◆欧州研究
スウェーデン・カロリンスカ研究所のÅsa Neuman氏らは、妊娠初期に喫煙していた母親から出生した子供では、妊娠後期や出生後に喫煙にさらされていなくても4~6歳時のぜんそくや喘鳴(ぜんめい)のリスクが高いことが分かった」と、米医学誌「American Journal of Respiratory and Critical Care Medicine」(2012; 186: 1037-1043)に発表した。
◆妊娠後期や生後の喫煙では関連認められず
胎児期や出生直後に母親の喫煙にさらされた子供では、小児期のぜんそくや喘鳴のリスクが高いことが指摘されている。
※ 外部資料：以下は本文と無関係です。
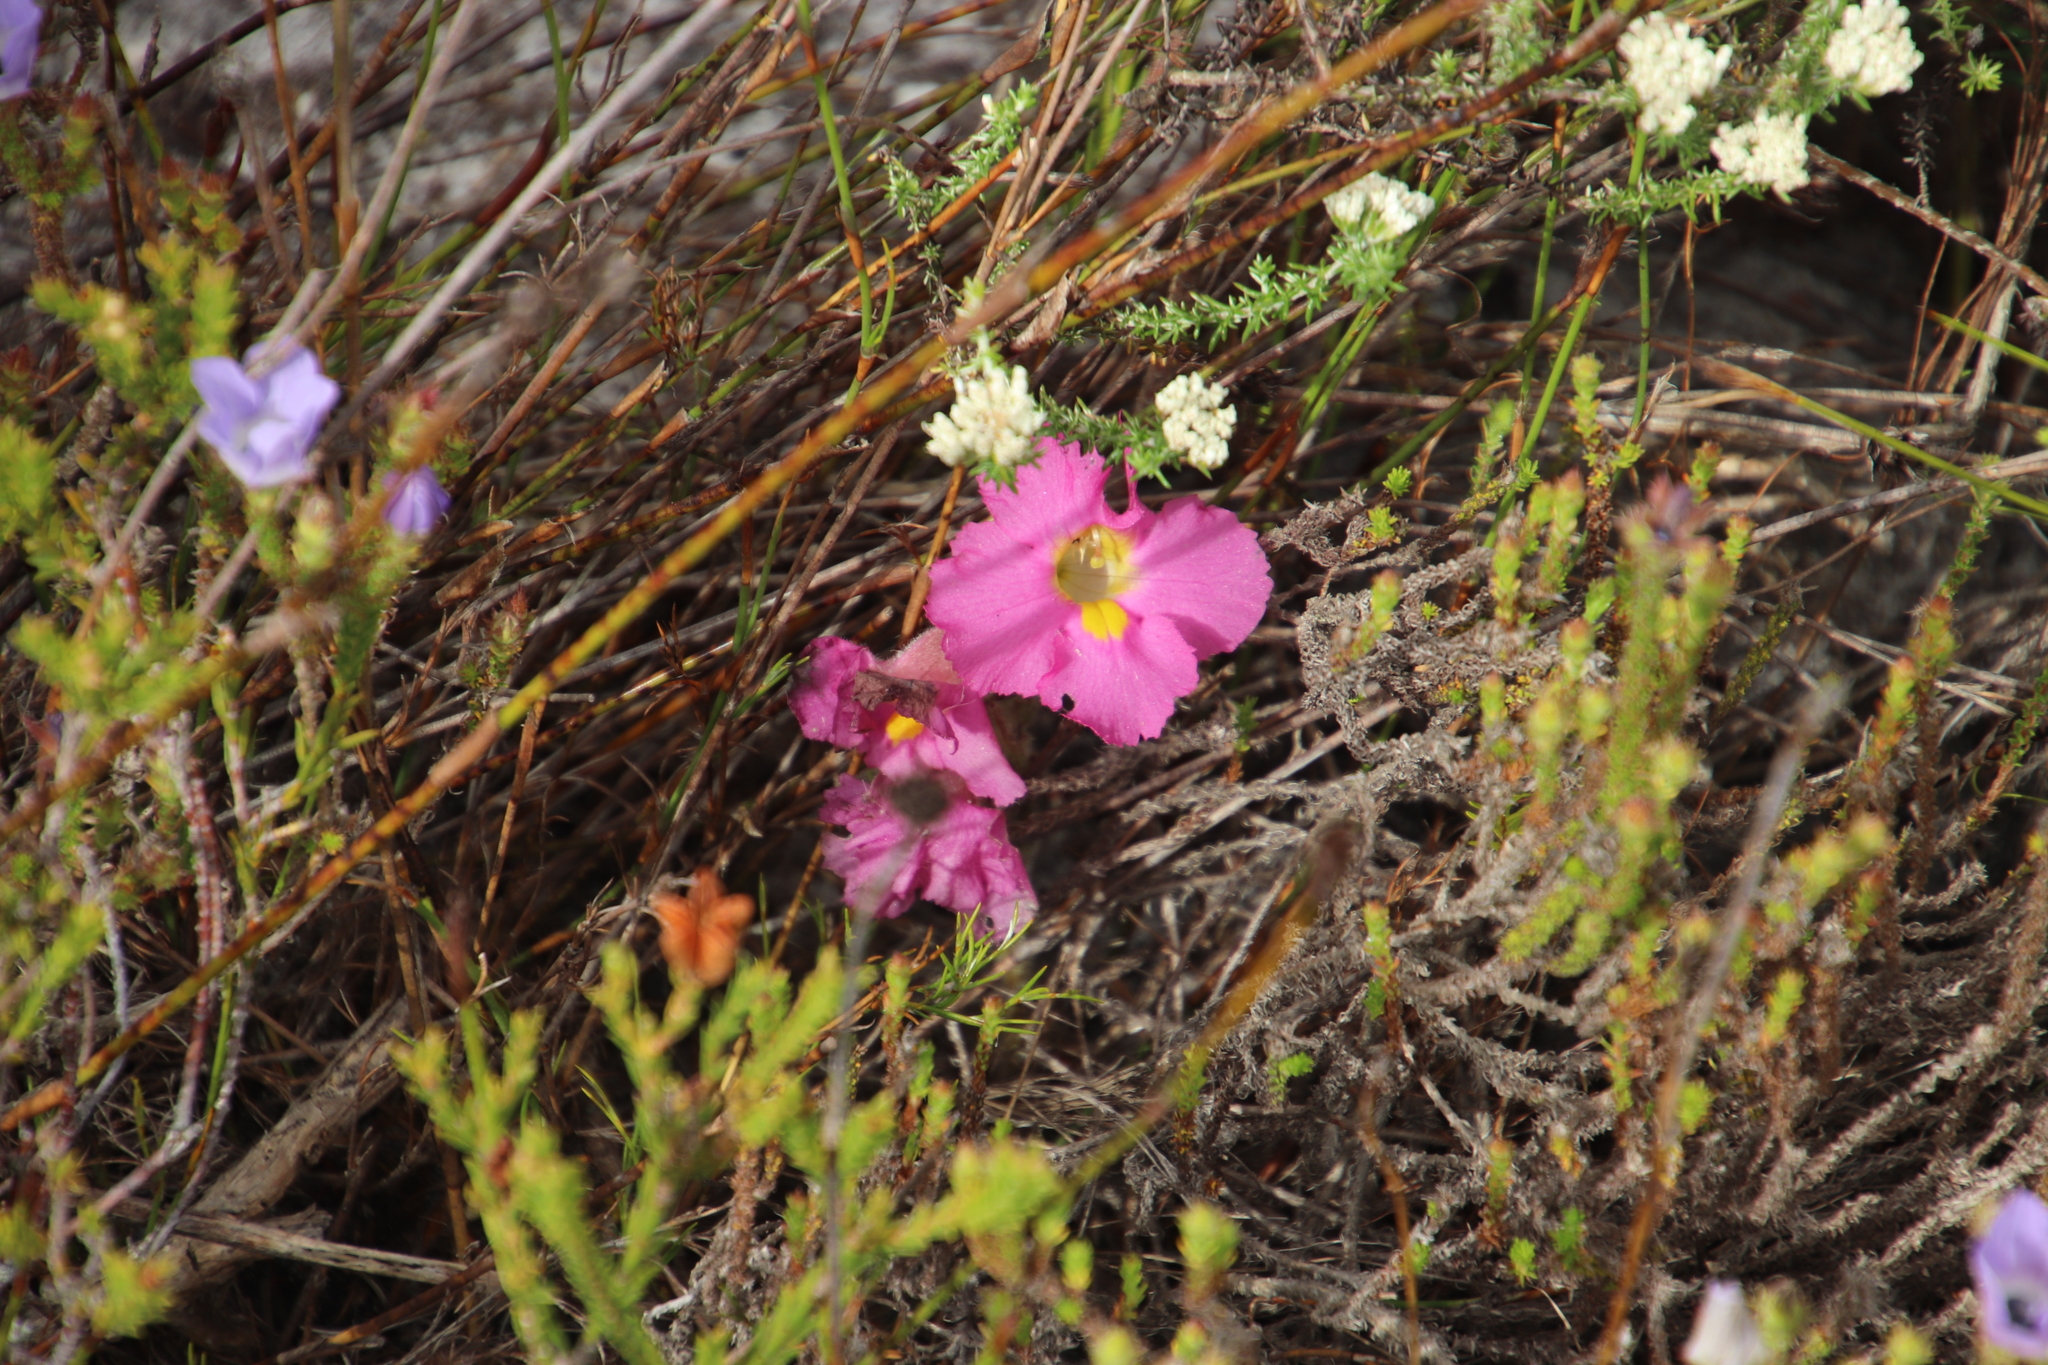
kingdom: Plantae
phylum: Tracheophyta
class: Magnoliopsida
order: Lamiales
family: Orobanchaceae
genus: Harveya
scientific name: Harveya purpurea
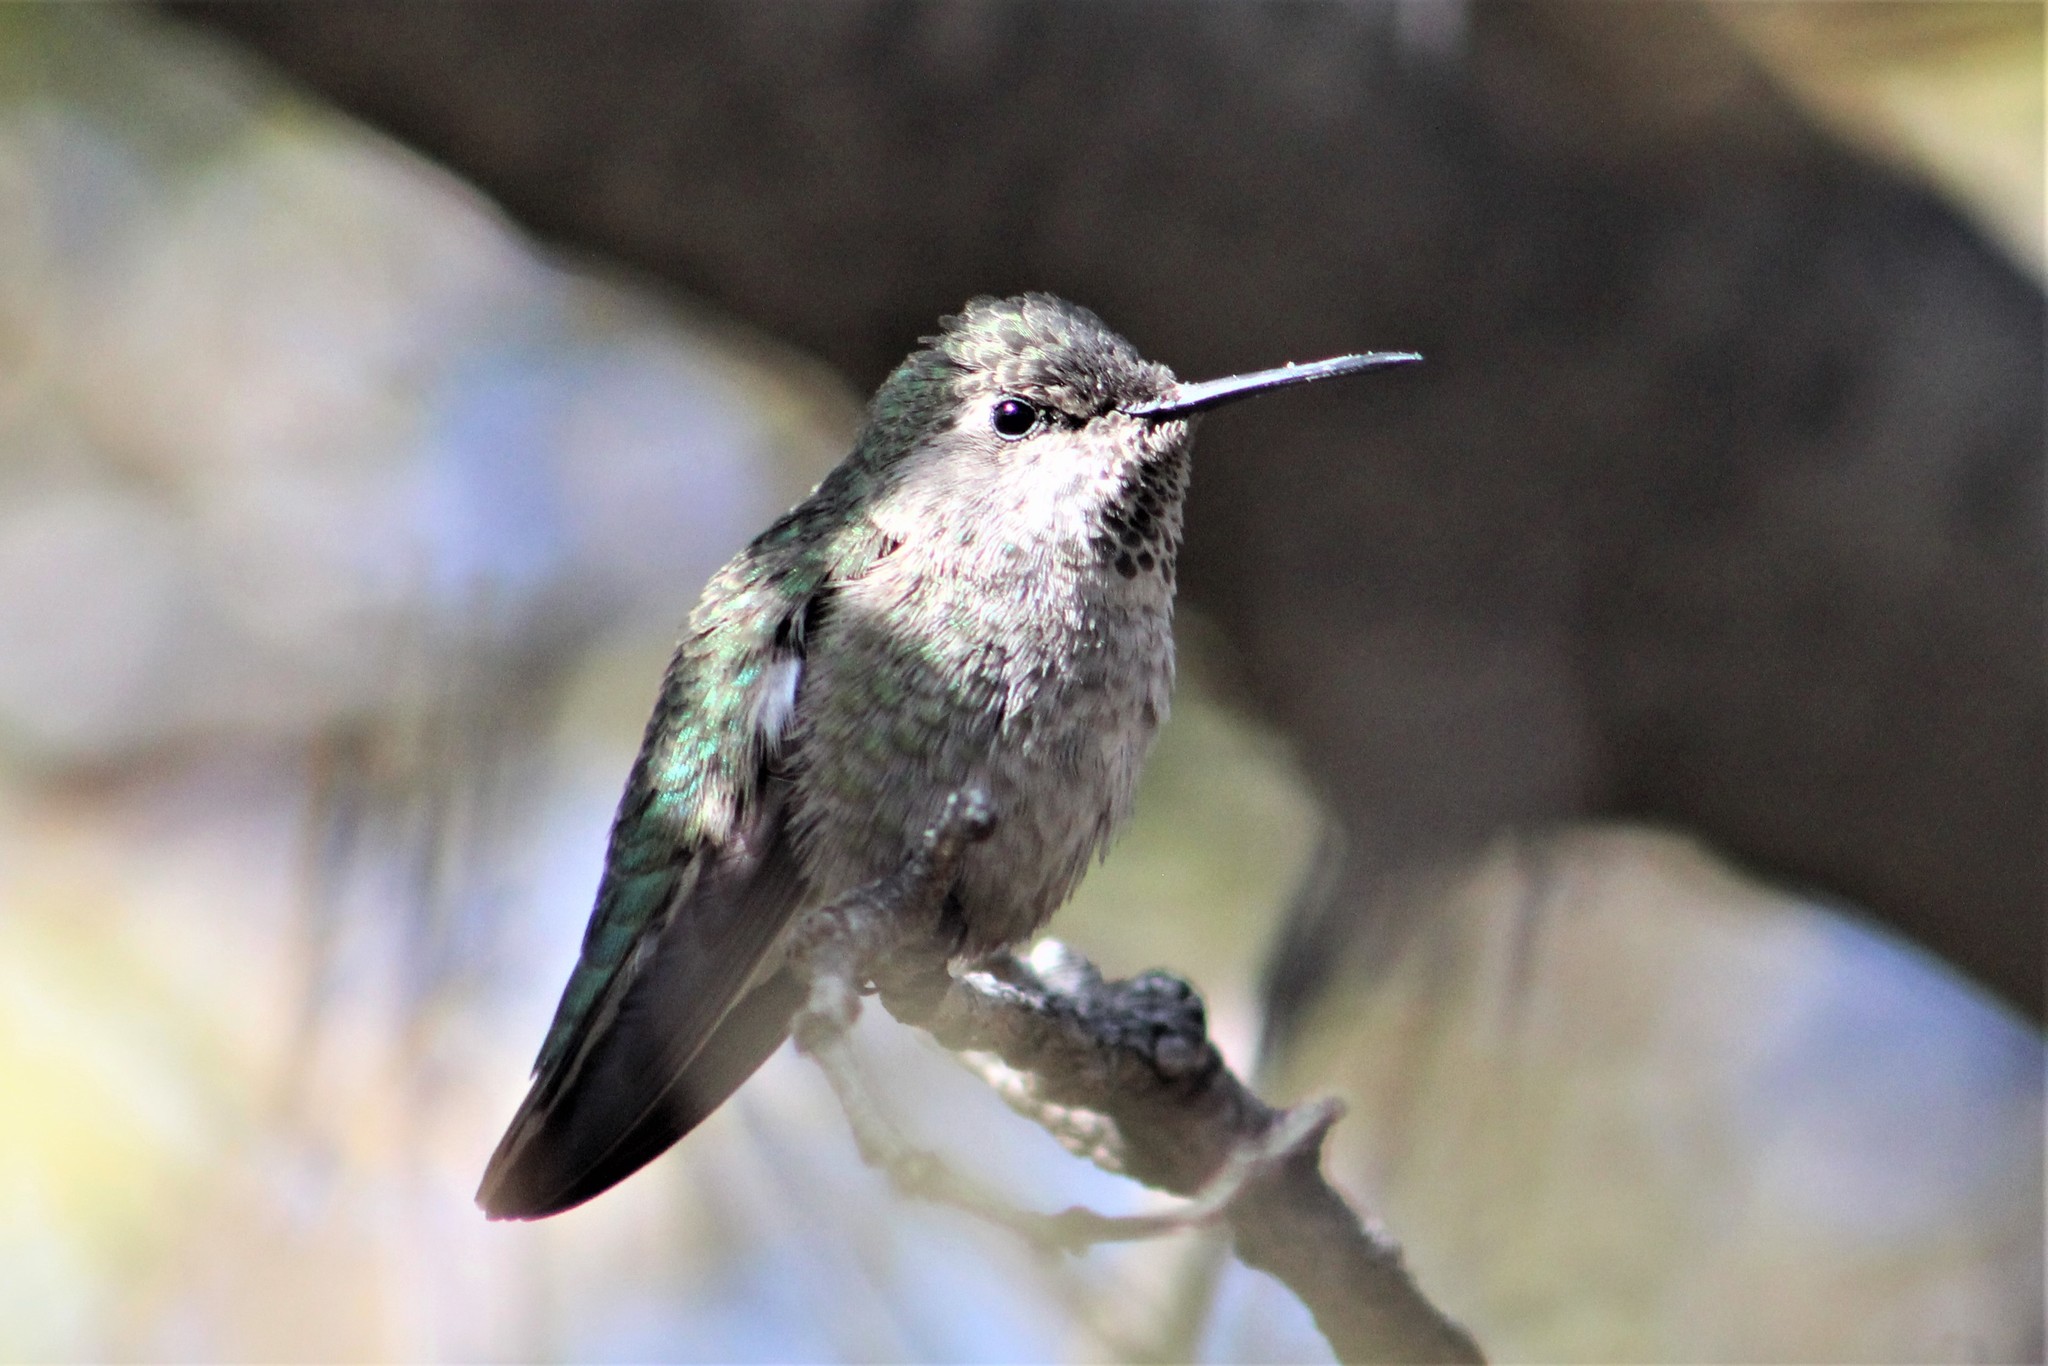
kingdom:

Neuman氏らは、欧州で集められた8件の出生集団データから2万1,600人以上のデータを登録。喫煙とぜんそく・喘鳴に関する情報は、親へのアンケート調査によって集めた。なお、母親の妊娠中のみで喫煙にさらされた子供は735人だった。
親の学歴とぜんそく歴、子供の性別や出生体重などの影響を除いて解析した結果、妊娠中に母親が喫煙していた子供では、4~6歳時にぜんそくを発症するリスクが1.65倍、喘鳴リスクが1.39倍だった。喫煙時期別に検討すると、妊娠初期(12週まで)の喫煙と子供のぜんそく・喘鳴リスクとの間に関連が認められたが、妊娠後期(25週~出産)や生後1年間の喫煙では認められなかったという。
Neuman氏らは「今回の結果から、妊婦の喫煙が胎児の呼吸器系に与える影響は妊娠初期に始まり、特に妊娠初期の喫煙が学齢前の子供のぜんそくや喘鳴と関連することが認められた。未成年と若い女性に対しては、妊娠前の禁煙を奨励すべきだろう」と指摘している。